John 10 begins…Truly, truly, I say to you, he who does not enter by the door into the fold of the sheep, but climbs up some other way, he is a thief and a robber. But he who enters by the door is a shepherd of the sheep. To him the doorkeeper opens, and the sheep hear his voice, and he calls his own sheep by name and leads them out. When he puts forth all his own, he goes ahead of them, and the sheep follow him because they know his voice. A stranger they simply will not follow, but will flee from him, because they do not know the voice of strangers.” This figure of speech Jesus spoke to them, but they did not understand what those things were which He had been saying to them
The author uses a contrast to draw your attention to the main point he is making. He is contrasting something. This is where you may have gotten tripped up. You will want to give meaning to the porter. Not only is that a fruitless endeavor but it also looses sight of what a parable is doing, namely making a single point. Allegory will want to spiritualize everything. Though that is entertaining it is also misleading. A great question to help you through this is, “For whom will the porter open the door?” The answer to that question will show you how insignificant the porter is in the parable. Another great question is, “What distinguishes between the response the sheep have toward the porter and the response they have toward thieves?” You will also want to resist eisegeting the thieves and robbers as well. Don’t try to squeeze the Pharisees in there. Let the author simply contrast verse one with the rest of the paragraph. Ask the question
- How do the thieves enter?
- What is the implication?
- How does the shepherd enter?
- What determines whether or not he is the shepherd?
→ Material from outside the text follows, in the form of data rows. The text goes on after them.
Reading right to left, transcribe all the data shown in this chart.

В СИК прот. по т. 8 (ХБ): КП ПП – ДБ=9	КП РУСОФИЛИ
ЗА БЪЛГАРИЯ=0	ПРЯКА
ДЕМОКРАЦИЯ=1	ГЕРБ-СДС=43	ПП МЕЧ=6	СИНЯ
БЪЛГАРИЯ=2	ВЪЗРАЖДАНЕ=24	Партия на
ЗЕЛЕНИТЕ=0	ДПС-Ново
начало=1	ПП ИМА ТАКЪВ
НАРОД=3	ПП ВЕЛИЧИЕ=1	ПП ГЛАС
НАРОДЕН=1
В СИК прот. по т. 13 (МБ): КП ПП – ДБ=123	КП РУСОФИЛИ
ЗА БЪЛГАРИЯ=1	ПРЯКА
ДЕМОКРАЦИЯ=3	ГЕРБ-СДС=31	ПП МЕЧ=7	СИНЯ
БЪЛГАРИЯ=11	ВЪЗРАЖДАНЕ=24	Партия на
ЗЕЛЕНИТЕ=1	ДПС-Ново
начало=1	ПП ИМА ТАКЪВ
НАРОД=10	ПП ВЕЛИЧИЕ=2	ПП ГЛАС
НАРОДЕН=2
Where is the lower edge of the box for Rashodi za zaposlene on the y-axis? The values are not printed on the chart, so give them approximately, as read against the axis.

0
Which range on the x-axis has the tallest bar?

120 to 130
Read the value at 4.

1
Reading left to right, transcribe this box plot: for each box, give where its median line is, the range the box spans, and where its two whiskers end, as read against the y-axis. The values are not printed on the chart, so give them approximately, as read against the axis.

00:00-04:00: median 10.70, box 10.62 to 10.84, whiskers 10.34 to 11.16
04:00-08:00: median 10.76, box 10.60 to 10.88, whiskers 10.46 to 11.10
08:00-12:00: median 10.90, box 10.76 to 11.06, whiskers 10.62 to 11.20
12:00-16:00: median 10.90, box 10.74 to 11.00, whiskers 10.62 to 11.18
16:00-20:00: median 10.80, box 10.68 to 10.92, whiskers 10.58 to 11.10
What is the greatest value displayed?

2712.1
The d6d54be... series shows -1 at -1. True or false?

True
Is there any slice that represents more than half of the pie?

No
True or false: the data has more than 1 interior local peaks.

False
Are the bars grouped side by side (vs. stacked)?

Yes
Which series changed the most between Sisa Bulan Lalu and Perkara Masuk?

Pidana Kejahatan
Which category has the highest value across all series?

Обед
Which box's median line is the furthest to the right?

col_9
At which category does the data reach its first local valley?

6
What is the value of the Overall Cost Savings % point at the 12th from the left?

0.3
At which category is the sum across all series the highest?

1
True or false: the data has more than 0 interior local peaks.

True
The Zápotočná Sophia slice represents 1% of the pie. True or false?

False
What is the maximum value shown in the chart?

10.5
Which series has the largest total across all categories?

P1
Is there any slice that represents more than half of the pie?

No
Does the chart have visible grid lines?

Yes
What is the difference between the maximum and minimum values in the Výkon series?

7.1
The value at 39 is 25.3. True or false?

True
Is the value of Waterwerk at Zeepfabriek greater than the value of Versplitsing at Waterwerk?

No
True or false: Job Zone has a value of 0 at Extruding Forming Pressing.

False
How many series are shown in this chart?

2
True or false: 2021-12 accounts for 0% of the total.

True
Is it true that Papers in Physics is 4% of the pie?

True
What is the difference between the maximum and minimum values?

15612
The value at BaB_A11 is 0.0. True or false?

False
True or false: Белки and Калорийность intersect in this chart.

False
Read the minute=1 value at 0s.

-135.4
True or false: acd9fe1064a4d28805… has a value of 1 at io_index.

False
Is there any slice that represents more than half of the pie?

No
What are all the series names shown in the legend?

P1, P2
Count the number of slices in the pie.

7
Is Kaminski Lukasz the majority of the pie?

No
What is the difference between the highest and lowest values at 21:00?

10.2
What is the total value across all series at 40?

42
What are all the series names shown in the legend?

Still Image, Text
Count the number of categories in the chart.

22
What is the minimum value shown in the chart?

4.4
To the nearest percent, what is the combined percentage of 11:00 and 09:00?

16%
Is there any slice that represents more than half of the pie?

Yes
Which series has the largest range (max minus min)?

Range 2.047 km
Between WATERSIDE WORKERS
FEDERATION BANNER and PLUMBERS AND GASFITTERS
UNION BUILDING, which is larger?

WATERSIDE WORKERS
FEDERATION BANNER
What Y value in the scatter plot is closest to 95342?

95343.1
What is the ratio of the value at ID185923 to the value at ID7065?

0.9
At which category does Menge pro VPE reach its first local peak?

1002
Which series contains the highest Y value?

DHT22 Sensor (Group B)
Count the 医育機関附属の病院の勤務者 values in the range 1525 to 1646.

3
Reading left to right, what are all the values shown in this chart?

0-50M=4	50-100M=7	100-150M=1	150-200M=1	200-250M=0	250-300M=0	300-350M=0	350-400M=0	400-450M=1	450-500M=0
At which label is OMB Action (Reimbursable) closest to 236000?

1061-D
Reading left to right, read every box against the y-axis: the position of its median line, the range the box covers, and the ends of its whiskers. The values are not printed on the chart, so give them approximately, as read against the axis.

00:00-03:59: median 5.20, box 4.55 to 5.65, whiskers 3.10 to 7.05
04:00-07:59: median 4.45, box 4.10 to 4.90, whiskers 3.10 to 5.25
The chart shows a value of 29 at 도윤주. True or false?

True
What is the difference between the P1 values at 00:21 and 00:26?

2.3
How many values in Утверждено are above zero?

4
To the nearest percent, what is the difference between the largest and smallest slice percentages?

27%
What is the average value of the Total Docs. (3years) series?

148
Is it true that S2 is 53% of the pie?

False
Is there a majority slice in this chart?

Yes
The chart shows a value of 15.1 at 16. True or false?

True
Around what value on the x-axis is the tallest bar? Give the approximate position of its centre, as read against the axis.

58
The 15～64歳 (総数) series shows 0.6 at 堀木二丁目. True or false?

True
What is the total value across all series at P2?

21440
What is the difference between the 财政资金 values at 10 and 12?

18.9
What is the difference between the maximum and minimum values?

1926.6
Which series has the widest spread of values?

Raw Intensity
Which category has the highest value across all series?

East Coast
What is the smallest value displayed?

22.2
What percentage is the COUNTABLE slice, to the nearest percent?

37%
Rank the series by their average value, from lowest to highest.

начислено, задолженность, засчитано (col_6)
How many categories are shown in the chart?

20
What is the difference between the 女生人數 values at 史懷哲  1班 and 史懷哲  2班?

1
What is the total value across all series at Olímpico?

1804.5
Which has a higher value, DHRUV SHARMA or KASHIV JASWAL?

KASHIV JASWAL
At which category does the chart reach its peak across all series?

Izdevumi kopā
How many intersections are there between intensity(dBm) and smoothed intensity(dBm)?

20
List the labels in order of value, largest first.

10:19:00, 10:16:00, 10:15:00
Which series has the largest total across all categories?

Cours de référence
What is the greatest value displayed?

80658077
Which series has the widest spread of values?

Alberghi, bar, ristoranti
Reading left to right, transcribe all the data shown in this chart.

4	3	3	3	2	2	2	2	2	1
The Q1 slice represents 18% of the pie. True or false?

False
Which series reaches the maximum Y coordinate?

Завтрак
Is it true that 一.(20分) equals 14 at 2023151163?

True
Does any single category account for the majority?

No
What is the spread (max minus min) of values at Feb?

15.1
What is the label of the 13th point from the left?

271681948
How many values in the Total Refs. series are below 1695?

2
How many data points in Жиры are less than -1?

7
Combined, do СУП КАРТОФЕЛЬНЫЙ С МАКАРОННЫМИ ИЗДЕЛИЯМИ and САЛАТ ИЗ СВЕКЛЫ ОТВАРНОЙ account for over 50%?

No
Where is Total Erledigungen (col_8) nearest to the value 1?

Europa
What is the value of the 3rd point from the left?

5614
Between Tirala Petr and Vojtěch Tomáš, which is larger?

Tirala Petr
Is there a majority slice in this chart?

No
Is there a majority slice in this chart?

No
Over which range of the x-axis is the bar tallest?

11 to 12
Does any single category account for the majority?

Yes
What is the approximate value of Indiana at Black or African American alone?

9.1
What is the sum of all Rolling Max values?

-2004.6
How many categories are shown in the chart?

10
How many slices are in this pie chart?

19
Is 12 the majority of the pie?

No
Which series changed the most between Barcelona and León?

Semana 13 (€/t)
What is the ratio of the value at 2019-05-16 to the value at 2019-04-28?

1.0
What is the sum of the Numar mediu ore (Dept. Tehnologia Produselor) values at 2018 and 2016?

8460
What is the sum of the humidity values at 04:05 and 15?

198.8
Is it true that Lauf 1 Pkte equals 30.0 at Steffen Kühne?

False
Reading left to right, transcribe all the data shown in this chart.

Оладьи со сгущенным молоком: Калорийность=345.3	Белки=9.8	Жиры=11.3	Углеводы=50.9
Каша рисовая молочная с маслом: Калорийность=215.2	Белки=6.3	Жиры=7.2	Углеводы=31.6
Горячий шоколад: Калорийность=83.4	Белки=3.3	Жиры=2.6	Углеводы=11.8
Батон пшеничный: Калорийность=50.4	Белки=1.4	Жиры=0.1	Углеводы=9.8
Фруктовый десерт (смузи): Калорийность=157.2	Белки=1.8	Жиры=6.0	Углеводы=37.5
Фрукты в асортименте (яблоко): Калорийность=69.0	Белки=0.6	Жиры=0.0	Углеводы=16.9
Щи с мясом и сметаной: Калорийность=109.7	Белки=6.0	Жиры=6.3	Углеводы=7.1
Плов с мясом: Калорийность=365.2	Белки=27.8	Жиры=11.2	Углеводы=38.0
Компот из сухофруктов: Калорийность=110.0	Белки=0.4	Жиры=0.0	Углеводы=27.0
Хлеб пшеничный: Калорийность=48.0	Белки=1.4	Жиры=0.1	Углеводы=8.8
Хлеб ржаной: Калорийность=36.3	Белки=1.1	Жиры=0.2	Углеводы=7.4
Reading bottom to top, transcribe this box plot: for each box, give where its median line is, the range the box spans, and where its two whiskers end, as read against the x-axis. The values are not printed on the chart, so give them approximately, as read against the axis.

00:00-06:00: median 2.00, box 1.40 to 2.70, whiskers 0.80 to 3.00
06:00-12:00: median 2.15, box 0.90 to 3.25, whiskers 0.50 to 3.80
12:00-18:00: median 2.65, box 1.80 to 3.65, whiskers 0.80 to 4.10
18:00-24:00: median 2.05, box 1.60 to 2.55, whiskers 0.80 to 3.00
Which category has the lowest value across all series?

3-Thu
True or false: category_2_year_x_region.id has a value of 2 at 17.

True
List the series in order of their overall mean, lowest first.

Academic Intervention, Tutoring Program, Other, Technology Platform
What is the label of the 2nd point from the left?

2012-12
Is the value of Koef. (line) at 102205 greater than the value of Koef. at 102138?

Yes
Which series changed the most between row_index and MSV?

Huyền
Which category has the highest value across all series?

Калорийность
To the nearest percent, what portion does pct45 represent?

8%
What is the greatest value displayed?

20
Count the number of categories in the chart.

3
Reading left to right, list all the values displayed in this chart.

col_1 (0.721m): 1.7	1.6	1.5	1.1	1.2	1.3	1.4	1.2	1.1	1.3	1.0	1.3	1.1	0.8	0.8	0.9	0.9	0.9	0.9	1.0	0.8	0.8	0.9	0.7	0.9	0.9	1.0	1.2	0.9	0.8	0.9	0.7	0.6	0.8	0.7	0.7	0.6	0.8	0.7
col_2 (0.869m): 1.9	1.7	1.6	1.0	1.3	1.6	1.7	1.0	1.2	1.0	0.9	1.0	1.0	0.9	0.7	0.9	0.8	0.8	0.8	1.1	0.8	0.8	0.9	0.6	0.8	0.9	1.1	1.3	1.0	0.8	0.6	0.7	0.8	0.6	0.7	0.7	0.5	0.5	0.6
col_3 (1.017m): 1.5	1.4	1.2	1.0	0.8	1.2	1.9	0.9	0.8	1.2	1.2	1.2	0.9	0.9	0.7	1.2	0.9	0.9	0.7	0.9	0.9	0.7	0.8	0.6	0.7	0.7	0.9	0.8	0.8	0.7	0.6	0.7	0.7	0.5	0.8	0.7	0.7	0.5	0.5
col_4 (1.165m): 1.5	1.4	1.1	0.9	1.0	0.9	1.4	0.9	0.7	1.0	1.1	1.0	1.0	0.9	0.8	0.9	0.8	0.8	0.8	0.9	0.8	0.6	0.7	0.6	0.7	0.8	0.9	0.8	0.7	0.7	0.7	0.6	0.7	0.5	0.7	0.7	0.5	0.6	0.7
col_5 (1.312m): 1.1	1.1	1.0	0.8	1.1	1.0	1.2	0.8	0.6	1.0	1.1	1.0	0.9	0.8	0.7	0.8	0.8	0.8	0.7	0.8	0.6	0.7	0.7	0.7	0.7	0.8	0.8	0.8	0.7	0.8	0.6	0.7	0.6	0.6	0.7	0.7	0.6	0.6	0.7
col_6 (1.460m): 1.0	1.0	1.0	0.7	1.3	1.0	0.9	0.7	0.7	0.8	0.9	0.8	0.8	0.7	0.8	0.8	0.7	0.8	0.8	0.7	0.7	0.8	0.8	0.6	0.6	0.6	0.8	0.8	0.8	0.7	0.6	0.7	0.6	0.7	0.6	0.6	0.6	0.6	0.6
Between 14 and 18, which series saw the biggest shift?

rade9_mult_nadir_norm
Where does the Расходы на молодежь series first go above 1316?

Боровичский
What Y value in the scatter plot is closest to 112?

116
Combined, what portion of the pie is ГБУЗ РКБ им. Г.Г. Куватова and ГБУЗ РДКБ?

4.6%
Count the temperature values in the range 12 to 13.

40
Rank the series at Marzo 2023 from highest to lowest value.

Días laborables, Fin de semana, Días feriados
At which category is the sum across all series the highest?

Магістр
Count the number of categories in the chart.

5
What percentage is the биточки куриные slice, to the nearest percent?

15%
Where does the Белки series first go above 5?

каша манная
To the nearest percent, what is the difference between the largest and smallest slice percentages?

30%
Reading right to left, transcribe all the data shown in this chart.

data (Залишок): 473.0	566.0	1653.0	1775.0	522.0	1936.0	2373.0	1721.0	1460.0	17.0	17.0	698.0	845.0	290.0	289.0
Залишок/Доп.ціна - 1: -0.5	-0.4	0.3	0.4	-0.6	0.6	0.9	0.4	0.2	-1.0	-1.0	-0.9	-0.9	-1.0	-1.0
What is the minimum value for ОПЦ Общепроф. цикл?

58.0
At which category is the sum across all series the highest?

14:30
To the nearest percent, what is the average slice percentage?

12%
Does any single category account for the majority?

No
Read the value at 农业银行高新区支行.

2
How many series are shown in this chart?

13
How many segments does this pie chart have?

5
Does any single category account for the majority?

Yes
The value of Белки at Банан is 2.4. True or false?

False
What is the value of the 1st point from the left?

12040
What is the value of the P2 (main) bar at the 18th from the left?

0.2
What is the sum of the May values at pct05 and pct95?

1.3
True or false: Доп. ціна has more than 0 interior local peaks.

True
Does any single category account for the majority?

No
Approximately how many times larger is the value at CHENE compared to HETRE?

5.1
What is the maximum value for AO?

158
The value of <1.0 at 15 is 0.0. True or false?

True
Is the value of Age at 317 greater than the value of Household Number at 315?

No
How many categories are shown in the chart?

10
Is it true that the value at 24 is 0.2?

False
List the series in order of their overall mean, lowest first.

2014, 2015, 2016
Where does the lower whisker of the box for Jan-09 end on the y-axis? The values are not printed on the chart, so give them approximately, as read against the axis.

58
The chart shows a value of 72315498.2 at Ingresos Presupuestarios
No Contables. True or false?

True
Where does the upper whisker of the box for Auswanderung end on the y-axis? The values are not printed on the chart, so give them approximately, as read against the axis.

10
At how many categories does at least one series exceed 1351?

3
- Who else will the porter open the door to?
- What is being entered into?
- What is a sheepfold’s purpose?
- How does the shepherd motivate the sheep to follow him?
- Who are the sheep afraid of?
- How well do the sheep know the shepherds voice?
- What does that imply about the relationship?
- Do they follow sight or sound?
- What is significant about that?
- How well does the shepherd know the sheep?
- What is the shepherds intention for the sheep?
- What are the intentions of those who cannot use the door?
- How do sheep respond to the voice of the stranger?
- Who in this parable is a stranger?
- What exactly is a stranger?
- What is verse 2-6 describing?
So…What is the difference between the thieves and the shepherd? Therein lies your contrast.
The next paragraph tells you that Jesus is the door. There is an internal contrast that is important when Jesus gives a temporal reference point.
Jesus tells them He is the door, and that he isn’t a thief. When He says “All who came before me were thieves and robbers,” He is also letting them know that ‘As of this point in time something has changed.’. Ask the question how did the people respond to the ‘All’ who came before Jesus if they were thieves?
Then, when Jesus tells the parable of the good shepherd, he is drawing another internal contrast between the hirling and the good shepherd. What is the eventual result of the sheep when the hireling is on the job? What happens to the sheep? How does that differ from the result of the good shepherd performing his role?
Honestly the good shepherd is not the parable, the sheepfold is(verses 1-6) the door and the good shepherd are just additions to help them understand the point He is making.
Finally, and this is important as well, recognize that the first 18 verse of John 10 are sandwiched in by the blind man material, which makes the parable of the sheepfold and its main point hinging on what is happening on both sides of it. Think, the people are afraid -what are they afraid of? What did the disciples ask Jesus in 9:1-12? What was their understanding about the cause of blindness?
Gosh, I hope this helps. Let me know what you come up with.